## What is needed
In the records below, reproduce exactly the lines from the one containing "FIGURE2 Brain region" through the one containing "Figure 6. Distribution", both included, and omit the pictures.
===== Dataset entries =====
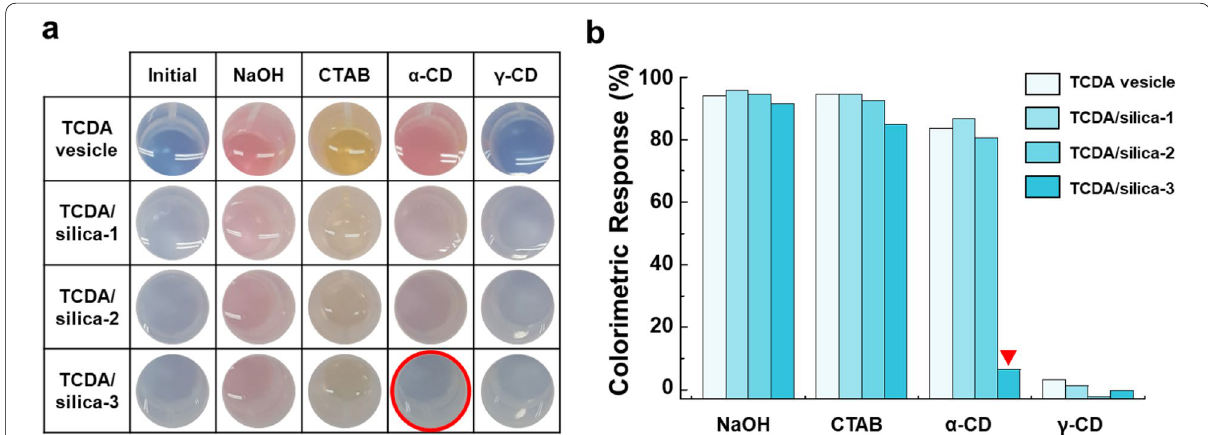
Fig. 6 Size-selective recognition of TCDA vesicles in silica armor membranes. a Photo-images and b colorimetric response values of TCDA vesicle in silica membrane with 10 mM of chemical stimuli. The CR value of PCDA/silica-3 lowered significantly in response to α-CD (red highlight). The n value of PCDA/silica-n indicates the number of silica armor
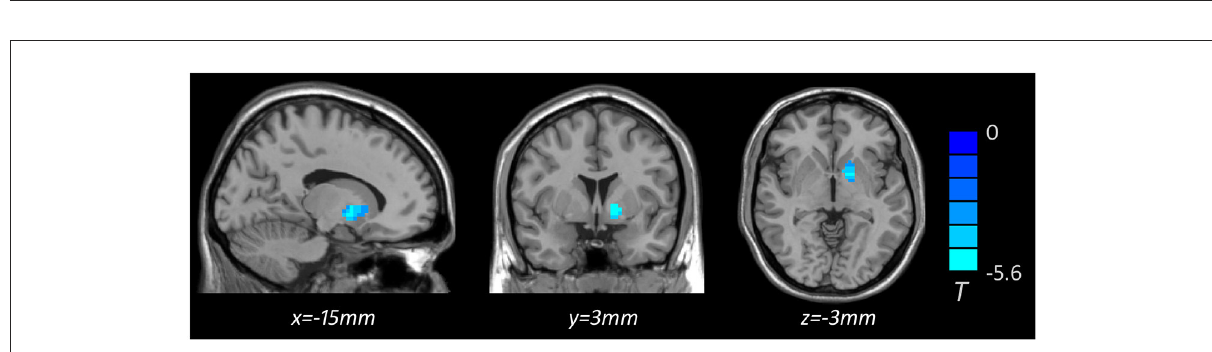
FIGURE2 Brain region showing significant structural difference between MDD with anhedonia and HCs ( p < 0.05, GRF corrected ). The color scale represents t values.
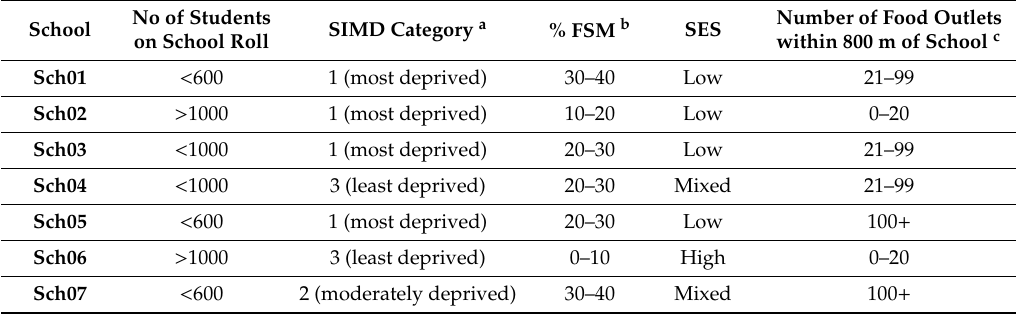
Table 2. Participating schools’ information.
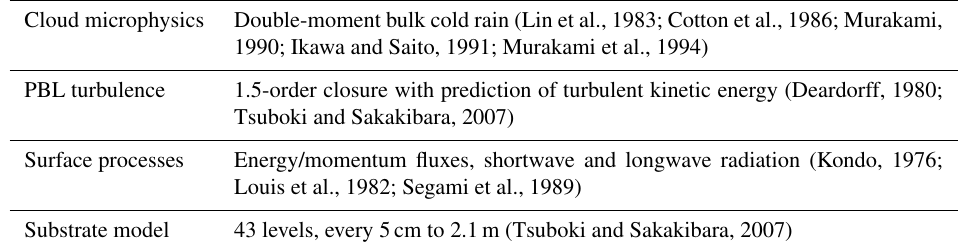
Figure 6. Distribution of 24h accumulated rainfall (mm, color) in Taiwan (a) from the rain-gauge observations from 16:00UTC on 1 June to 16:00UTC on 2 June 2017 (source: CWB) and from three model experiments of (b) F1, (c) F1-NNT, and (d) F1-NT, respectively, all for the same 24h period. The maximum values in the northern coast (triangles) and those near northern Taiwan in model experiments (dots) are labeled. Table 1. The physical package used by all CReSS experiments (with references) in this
=====
===== Dataset entries =====
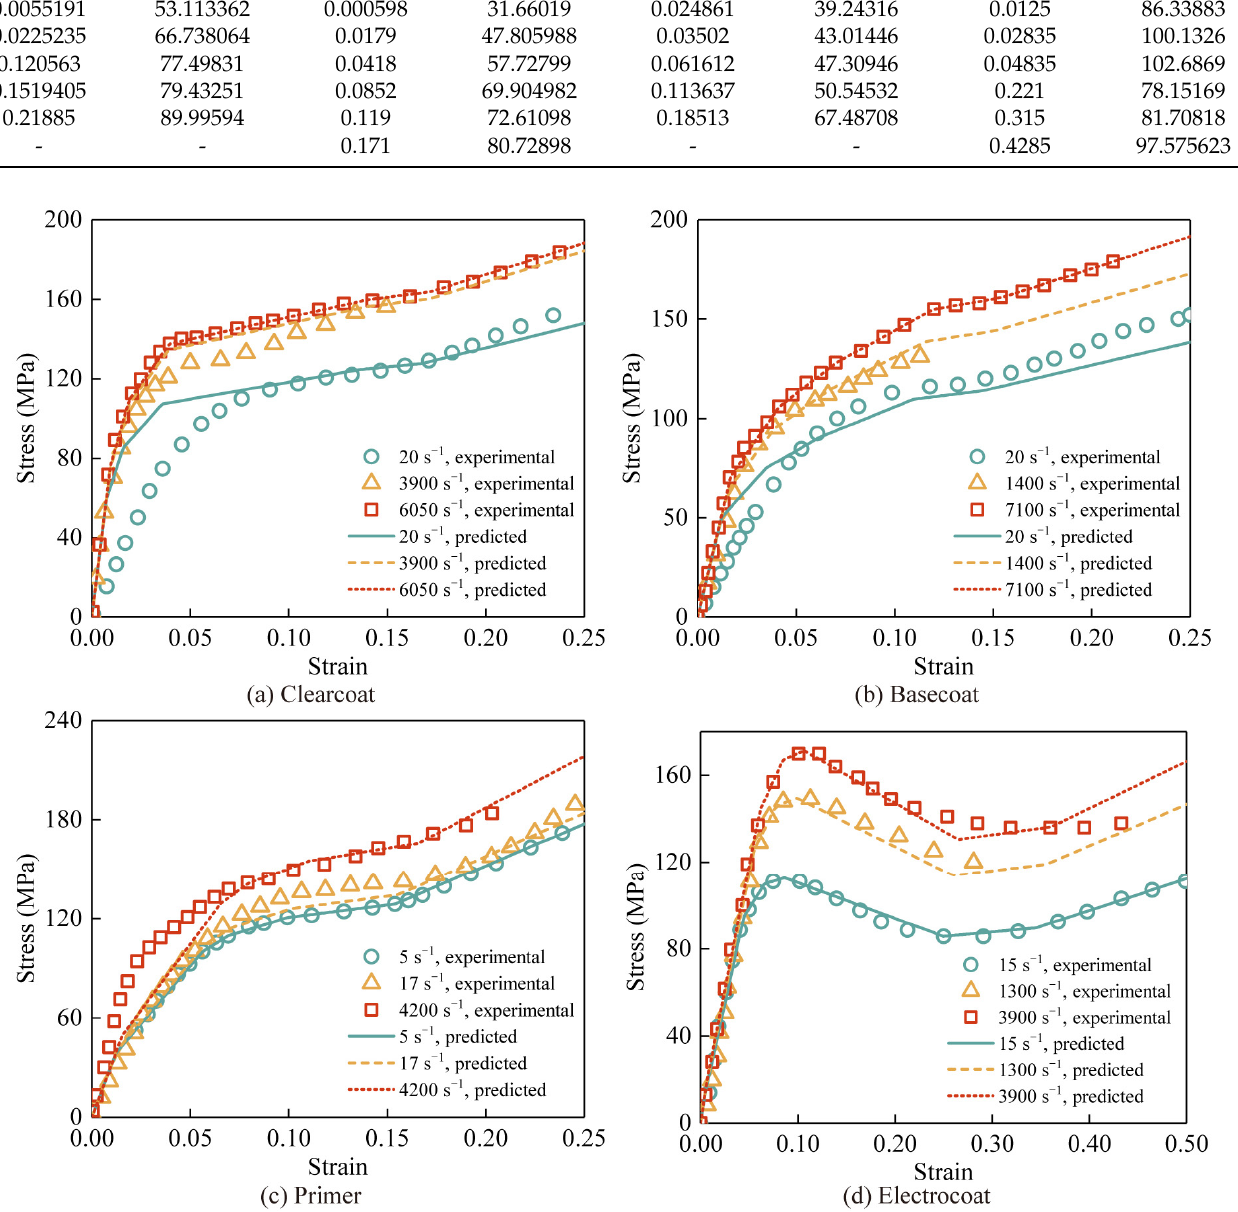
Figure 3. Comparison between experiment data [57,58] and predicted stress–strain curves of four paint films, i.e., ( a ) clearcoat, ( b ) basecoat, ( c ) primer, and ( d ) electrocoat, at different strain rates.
=====
===== Dataset entries =====
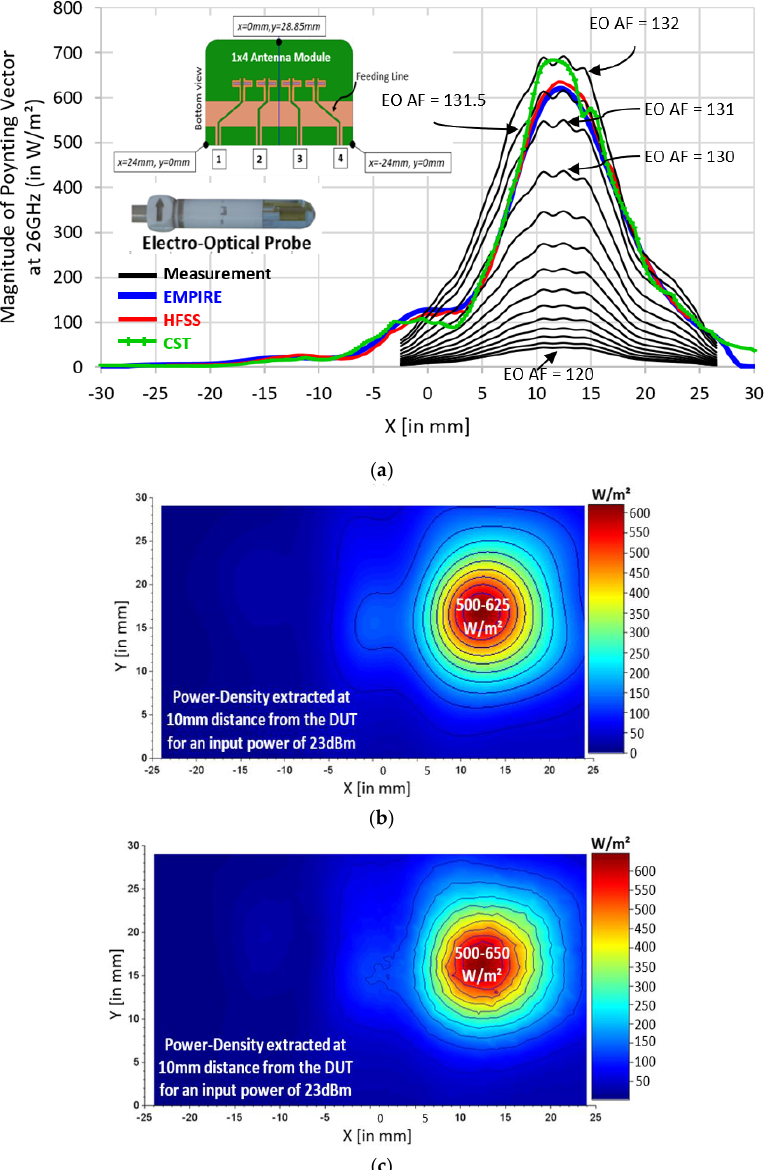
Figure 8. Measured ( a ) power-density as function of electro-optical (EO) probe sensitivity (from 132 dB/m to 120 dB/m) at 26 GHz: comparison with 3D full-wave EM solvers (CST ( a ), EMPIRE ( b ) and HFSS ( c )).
=====
## Response for this exercise
FIGURE2 Brain region showing significant structural difference between MDD with anhedonia and HCs ( p < 0.05, GRF corrected ). The color scale represents t values.
Table 2. Participating schools’ information.
Figure 6. Distribution of 24h accumulated rainfall (mm, color) in Taiwan (a) from the rain-gauge observations from 16:00UTC on 1 June to 16:00UTC on 2 June 2017 (source: CWB) and from three model experiments of (b) F1, (c) F1-NNT, and (d) F1-NT, respectively, all for the same 24h period. The maximum values in the northern coast (triangles) and those near northern Taiwan in model experiments (dots) are labeled. Table 1. The physical package used by all CReSS experiments (with references) in this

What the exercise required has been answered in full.